9) Apple now rejecting apps with Pebble Smartwatch support
Ah, the joys of a walled garden or the hazards of supporting a proprietary platform. Pebble can still distribute the software (for now) it just can’t tell anybody what it is for. It appears that enforcement of this policy only started once Apple launched its own smartwatch. What a coincidence! Imagine if during its heyday Microsoft had blocked installation of Office competitors.
“We have just had the latest version of our SeaNav US iOS app rejected by Apple because we support the Pebble Smartwatch and say so in the app description and meta-data (we also state in the review notes that “This application was approved for use with the Pebble MFI Accessory in the Product Plan xxxxxx-yyyy (Pebble Smartwatch)”. See copy of rejection reason below. SeaNav US has previously been approved by Apple with no problem, we have had Pebble support in SeaNav for nearly 2 years and there are no changes to our support for the Pebble in this version. What are Apple doing? Have they gone Apple Watch crazy? What can we do?”
10) Xiaomi’s $205 Mi 4i mirrors the iPhone 5C design, claims 1.5-day battery
A lot is made about about how Xiaomi ‘copies’ Apple’s products, but they just kind of look similar: all the innards and software are completely different. The company does not appear to be targeting North America or Europe, probably because of the potential for IP litigation from both Apple and Microsoft. Not that I believe any such litigation would have merit, but that’s how those companies roll. From what I have read, unlike most Android vendors, Xiaomi has competent marketing and in its target markets enjoys the sort of cult following Apple has elsewhere. If the company’s growth continues, it would significantly blunt demand for Apple and other high end phones in these markets.
“Last night, Xiaomi announced it’s tackling the low-end phone market in India with a new product called the Mi 4i. It looks just a little like a certain Apple product, but the specs and pricing are what make this interesting. $205 (Rs.12,999) gets you a 5-inch 1080p LCD, an eight core, 64-bit Snapdragon 615, 2GB of RAM, 16GB of storage, a 13MP rear camera, 5MP front camera, dual SIM support, and—perhaps the most eye-popping stat—a 3,120mAh battery. Most companies only seem concerned with packing as big of a spec sheet into a phone as possible. The battery is often an afterthought (the Galaxy S6 has a 1440p screen and a 2550 mAh battery, while the Galaxy S5 had a bigger 2800mAh battery). The Mi 4i spec sheet strikes a balance we would like to see manufacturers hit more often—Xiaomi claims the device will last a day and a half. There’s no telling how true that is until (unless?) we get our hands on one, which will be difficult since the device is only for sale in India.”
11) Bypassing OS X Security Tools is Trivial, Researcher Says
Apple products are known for their relative immunity to malware, though that might partly be due to them having a modest market share relative to PCs. Kaspersky is a pretty reliable company when it comes to such things so if you are concerned – or complacent – about security you should have a look at this article. One thing is for certain is that the black hats pay attention to these presentations as well.
##############################
• _EXERCISES TO COMPLETE_:
(1) According to the tech news roundup, what battery capacity does the Xiaomi Mi 4i have?
(2) Write the next few sentences of the tech news roundup, beginning right after its final sentence.
The records are a separate set of material, unrelated to the tech news roundup.

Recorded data
##############################
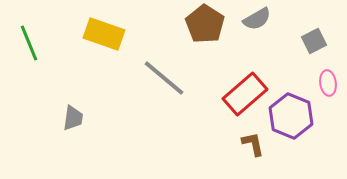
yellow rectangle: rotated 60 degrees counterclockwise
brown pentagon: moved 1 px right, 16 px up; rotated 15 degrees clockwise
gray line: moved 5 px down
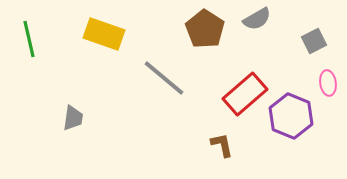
brown pentagon: moved 5 px down
green line: moved 4 px up; rotated 9 degrees clockwise
brown L-shape: moved 31 px left, 1 px down
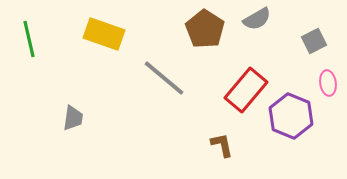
red rectangle: moved 1 px right, 4 px up; rotated 9 degrees counterclockwise
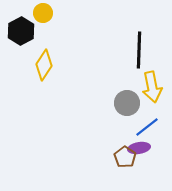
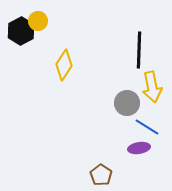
yellow circle: moved 5 px left, 8 px down
yellow diamond: moved 20 px right
blue line: rotated 70 degrees clockwise
brown pentagon: moved 24 px left, 18 px down
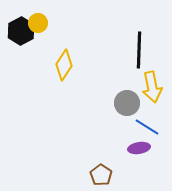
yellow circle: moved 2 px down
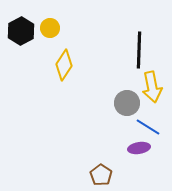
yellow circle: moved 12 px right, 5 px down
blue line: moved 1 px right
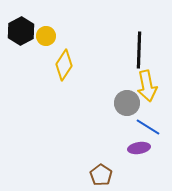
yellow circle: moved 4 px left, 8 px down
yellow arrow: moved 5 px left, 1 px up
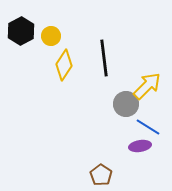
yellow circle: moved 5 px right
black line: moved 35 px left, 8 px down; rotated 9 degrees counterclockwise
yellow arrow: rotated 124 degrees counterclockwise
gray circle: moved 1 px left, 1 px down
purple ellipse: moved 1 px right, 2 px up
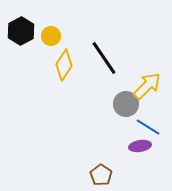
black line: rotated 27 degrees counterclockwise
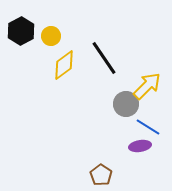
yellow diamond: rotated 20 degrees clockwise
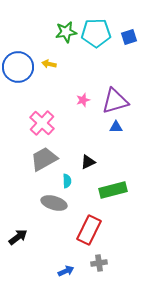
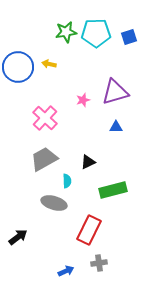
purple triangle: moved 9 px up
pink cross: moved 3 px right, 5 px up
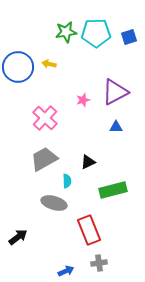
purple triangle: rotated 12 degrees counterclockwise
red rectangle: rotated 48 degrees counterclockwise
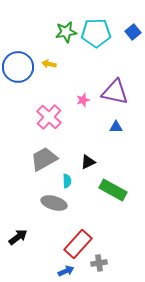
blue square: moved 4 px right, 5 px up; rotated 21 degrees counterclockwise
purple triangle: rotated 40 degrees clockwise
pink cross: moved 4 px right, 1 px up
green rectangle: rotated 44 degrees clockwise
red rectangle: moved 11 px left, 14 px down; rotated 64 degrees clockwise
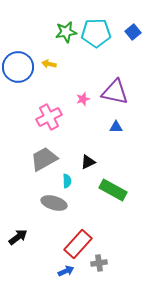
pink star: moved 1 px up
pink cross: rotated 20 degrees clockwise
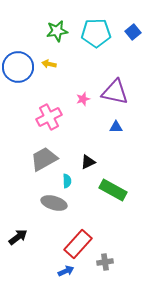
green star: moved 9 px left, 1 px up
gray cross: moved 6 px right, 1 px up
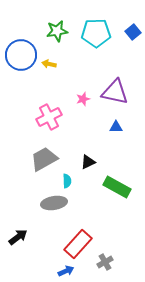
blue circle: moved 3 px right, 12 px up
green rectangle: moved 4 px right, 3 px up
gray ellipse: rotated 25 degrees counterclockwise
gray cross: rotated 21 degrees counterclockwise
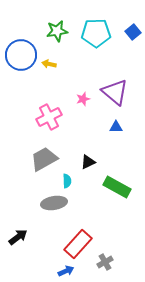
purple triangle: rotated 28 degrees clockwise
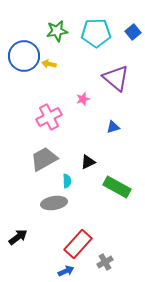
blue circle: moved 3 px right, 1 px down
purple triangle: moved 1 px right, 14 px up
blue triangle: moved 3 px left; rotated 16 degrees counterclockwise
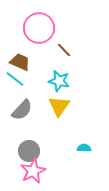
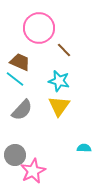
gray circle: moved 14 px left, 4 px down
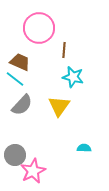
brown line: rotated 49 degrees clockwise
cyan star: moved 14 px right, 4 px up
gray semicircle: moved 5 px up
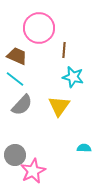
brown trapezoid: moved 3 px left, 6 px up
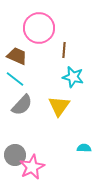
pink star: moved 1 px left, 4 px up
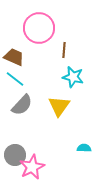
brown trapezoid: moved 3 px left, 1 px down
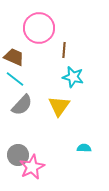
gray circle: moved 3 px right
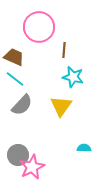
pink circle: moved 1 px up
yellow triangle: moved 2 px right
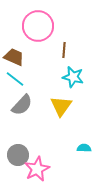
pink circle: moved 1 px left, 1 px up
pink star: moved 5 px right, 2 px down
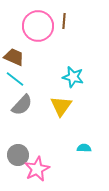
brown line: moved 29 px up
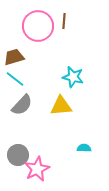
brown trapezoid: rotated 40 degrees counterclockwise
yellow triangle: rotated 50 degrees clockwise
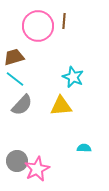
cyan star: rotated 10 degrees clockwise
gray circle: moved 1 px left, 6 px down
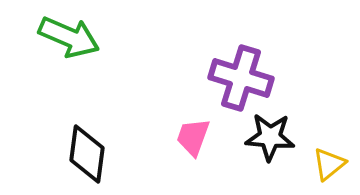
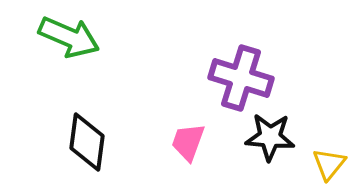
pink trapezoid: moved 5 px left, 5 px down
black diamond: moved 12 px up
yellow triangle: rotated 12 degrees counterclockwise
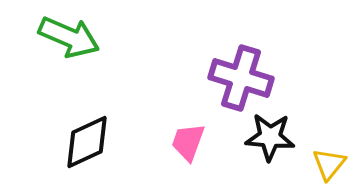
black diamond: rotated 58 degrees clockwise
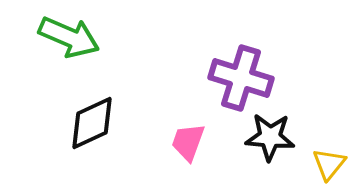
black diamond: moved 5 px right, 19 px up
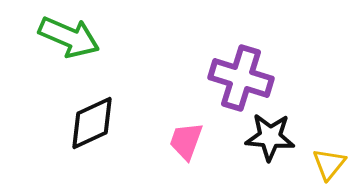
pink trapezoid: moved 2 px left, 1 px up
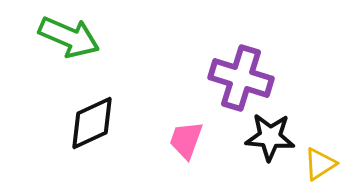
pink trapezoid: moved 1 px up
yellow triangle: moved 9 px left; rotated 18 degrees clockwise
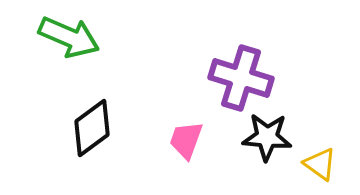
black diamond: moved 5 px down; rotated 12 degrees counterclockwise
black star: moved 3 px left
yellow triangle: rotated 51 degrees counterclockwise
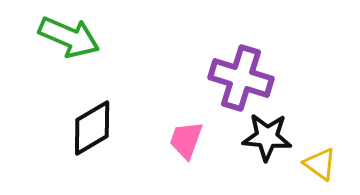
black diamond: rotated 6 degrees clockwise
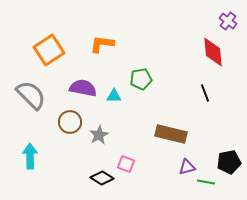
##############################
• _ANSWERS TO THE PROBLEMS_:
(1) 3,120mAh

(2)
“Gatekeeper is one of the key technologies that Apple uses to prevent malware from running on OS X machines. It gives users the ability to restrict which applications can run on their machines by choosing to only allow apps from the Mac App Store. With that setting in play, only signed, legitimate apps should be able to run on the machine. But Patrick Wardle, director of research at Synack, said that getting around that restriction is trivial. “Gatekeeper doesn’t verify an extra content in the apps. So if I can find an Apple-approved app and get it to load external content, when the user runs it, it will bypass Gatekeeper,” Wardle said in a talk at the RSA Conference here Thursday. “It only verifies the app bundle.””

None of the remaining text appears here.